Task to complete —
Go line by line through the records below. Copy whichever lines contain the string "school".

Saved entries:
● ● ● ● ●

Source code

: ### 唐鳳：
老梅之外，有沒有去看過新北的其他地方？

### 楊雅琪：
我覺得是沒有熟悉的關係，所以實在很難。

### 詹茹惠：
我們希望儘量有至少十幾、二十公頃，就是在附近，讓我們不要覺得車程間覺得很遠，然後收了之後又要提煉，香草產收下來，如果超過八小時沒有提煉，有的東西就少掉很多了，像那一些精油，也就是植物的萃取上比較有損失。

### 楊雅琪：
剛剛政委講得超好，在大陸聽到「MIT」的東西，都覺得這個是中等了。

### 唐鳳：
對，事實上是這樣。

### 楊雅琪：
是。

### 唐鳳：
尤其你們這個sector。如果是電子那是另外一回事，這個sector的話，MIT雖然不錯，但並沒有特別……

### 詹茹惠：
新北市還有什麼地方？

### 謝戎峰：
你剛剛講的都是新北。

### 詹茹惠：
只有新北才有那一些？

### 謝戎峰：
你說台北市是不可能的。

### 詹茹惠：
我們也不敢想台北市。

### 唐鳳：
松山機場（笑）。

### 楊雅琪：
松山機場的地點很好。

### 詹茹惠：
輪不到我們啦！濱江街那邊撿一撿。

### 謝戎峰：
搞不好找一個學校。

● ● ● ● ●

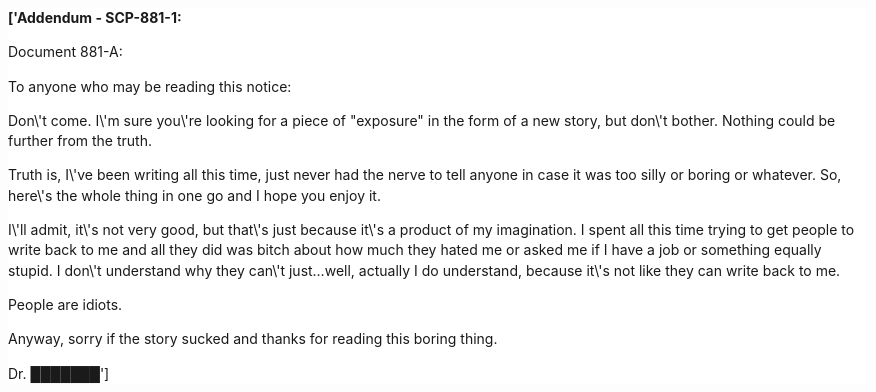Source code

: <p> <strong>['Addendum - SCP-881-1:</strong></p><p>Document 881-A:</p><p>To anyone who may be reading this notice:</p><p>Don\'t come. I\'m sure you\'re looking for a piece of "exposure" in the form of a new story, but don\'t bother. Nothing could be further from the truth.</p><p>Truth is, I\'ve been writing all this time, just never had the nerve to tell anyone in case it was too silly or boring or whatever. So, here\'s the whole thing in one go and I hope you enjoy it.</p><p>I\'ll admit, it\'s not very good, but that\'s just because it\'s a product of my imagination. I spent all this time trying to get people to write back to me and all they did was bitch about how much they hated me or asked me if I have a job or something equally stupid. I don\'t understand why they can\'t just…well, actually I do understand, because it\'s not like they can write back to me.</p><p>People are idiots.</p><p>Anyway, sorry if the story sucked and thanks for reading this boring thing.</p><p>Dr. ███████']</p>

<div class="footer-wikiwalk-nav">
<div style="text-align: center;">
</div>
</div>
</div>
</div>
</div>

● ● ● ● ●

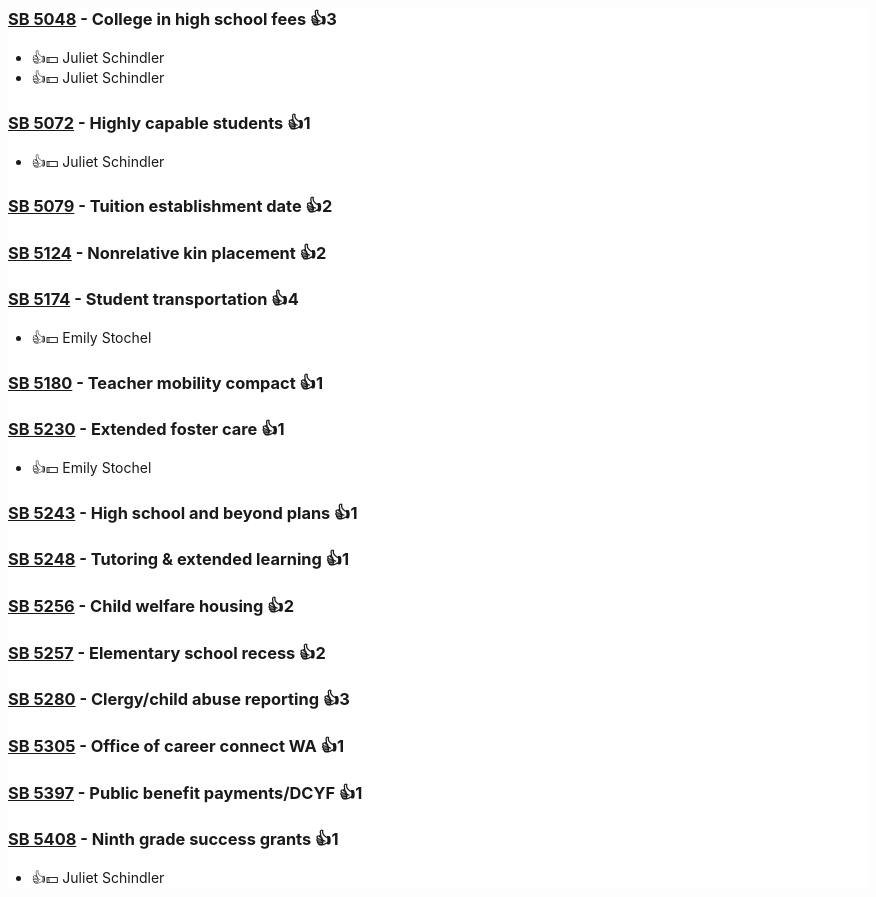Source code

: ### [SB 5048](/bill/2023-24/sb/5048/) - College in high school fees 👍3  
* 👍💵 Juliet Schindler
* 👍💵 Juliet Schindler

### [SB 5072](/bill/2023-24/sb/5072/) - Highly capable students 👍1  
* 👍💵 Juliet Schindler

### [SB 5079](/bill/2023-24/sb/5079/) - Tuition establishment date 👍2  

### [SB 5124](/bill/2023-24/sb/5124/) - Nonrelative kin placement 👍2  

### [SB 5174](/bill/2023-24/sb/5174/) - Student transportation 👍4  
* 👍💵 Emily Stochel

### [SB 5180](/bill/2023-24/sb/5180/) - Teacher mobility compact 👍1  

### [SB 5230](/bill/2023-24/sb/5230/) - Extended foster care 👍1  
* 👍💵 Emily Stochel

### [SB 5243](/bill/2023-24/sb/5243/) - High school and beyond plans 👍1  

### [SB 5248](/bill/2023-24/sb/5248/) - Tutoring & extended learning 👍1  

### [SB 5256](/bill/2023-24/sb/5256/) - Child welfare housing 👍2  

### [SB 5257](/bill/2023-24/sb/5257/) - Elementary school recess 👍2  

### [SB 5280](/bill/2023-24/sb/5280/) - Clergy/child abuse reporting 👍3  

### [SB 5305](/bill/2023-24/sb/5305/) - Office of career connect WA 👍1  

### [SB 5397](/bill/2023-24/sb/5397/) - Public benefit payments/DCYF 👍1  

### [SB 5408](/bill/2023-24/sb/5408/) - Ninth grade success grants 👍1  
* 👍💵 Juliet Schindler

● ● ● ● ●

Answer space —
: ### [SB 5048](/bill/2023-24/sb/5048/) - College in high school fees 👍3  
### [SB 5243](/bill/2023-24/sb/5243/) - High school and beyond plans 👍1  
### [SB 5257](/bill/2023-24/sb/5257/) - Elementary school recess 👍2  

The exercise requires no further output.